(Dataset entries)

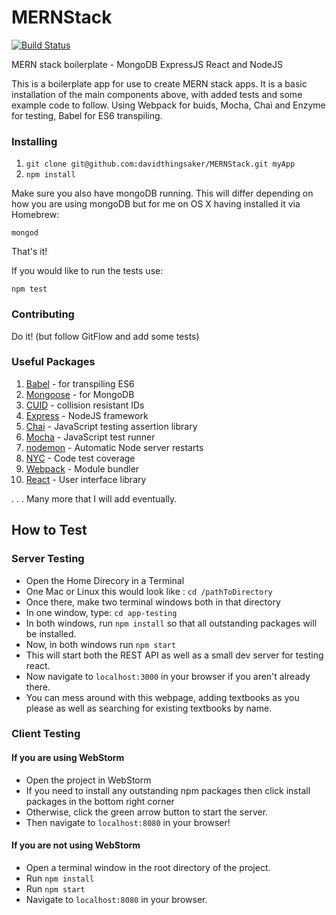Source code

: # MERNStack

[![Build Status](https://travis-ci.org/davidthingsaker/MERNStack.svg?branch=master)](https://travis-ci.org/davidthingsaker/MERNStack)

MERN stack boilerplate - MongoDB ExpressJS React and NodeJS

This is a boilerplate app for use to create MERN stack apps. It is a basic installation of the main components above, with added tests and some example code to follow. Using Webpack for buids, Mocha, Chai and Enzyme for testing, Babel for ES6 transpiling.

### Installing 

 1. `git clone git@github.com:davidthingsaker/MERNStack.git myApp`
 2. `npm install`

 Make sure you also have mongoDB running. This will differ depending on how you are using mongoDB but for me on OS X having installed it via Homebrew:

 `mongod`

 That's it! 

 If you would like to run the tests use: 

 `npm test`


### Contributing 

Do it! (but follow GitFlow and add some tests)

### Useful Packages

 1. [Babel](https://babeljs.io) - for transpiling ES6
 2. [Mongoose](http://mongoosejs.com) - for MongoDB
 3. [CUID](https://github.com/ericelliott/cuid) - collision resistant IDs
 4. [Express](https://expressjs.com) - NodeJS framework
 5. [Chai](https://chaijs.com) - JavaScript testing assertion library
 6. [Mocha](https://mochajs.org) - JavaScript test runner
 7. [nodemon](http://nodemon.io) - Automatic Node server restarts
 8. [NYC](https://github.com/istanbuljs/nyc) - Code test coverage
 9. [Webpack](https://webpack.github.io) - Module bundler
 10. [React](https://reactjs.org) - User interface library

 . . . Many more that I will add eventually. 

## How to Test

### Server Testing
- Open the Home Direcory in a Terminal
- One Mac or Linux this would look like : `cd /pathToDirectory`
- Once there, make two terminal windows both in that directory
- In one window, type: `cd app-testing`
- In both windows, run `npm install` so that all outstanding packages will be installed.
- Now, in both windows run `npm start`
- This will start both the REST API  as well as a small dev server for testing react.
- Now navigate to `localhost:3000` in your browser if you aren't already there.
- You can mess around with this webpage, adding textbooks as you please
as well as searching for existing textbooks by name.

### Client Testing
#### If you are using WebStorm
- Open the project in WebStorm
- If you need to install any outstanding npm packages
then click install packages in the bottom right corner
- Otherwise, click the green arrow button to start the server.
- Then navigate to `localhost:8080` in your browser!

#### If you are not using WebStorm
- Open a terminal window in the root directory of the project.
- Run `npm install`
- Run `npm start`
- Navigate to `localhost:8080` in your browser.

Work to be completed » Where the line containing "- Otherwise, click" appears in the records above, begin copying and continue through the last line; copy each line exactly and include no others.

Task solution »
- Otherwise, click the green arrow button to start the server.
- Then navigate to `localhost:8080` in your browser!

#### If you are not using WebStorm
- Open a terminal window in the root directory of the project.
- Run `npm install`
- Run `npm start`
- Navigate to `localhost:8080` in your browser.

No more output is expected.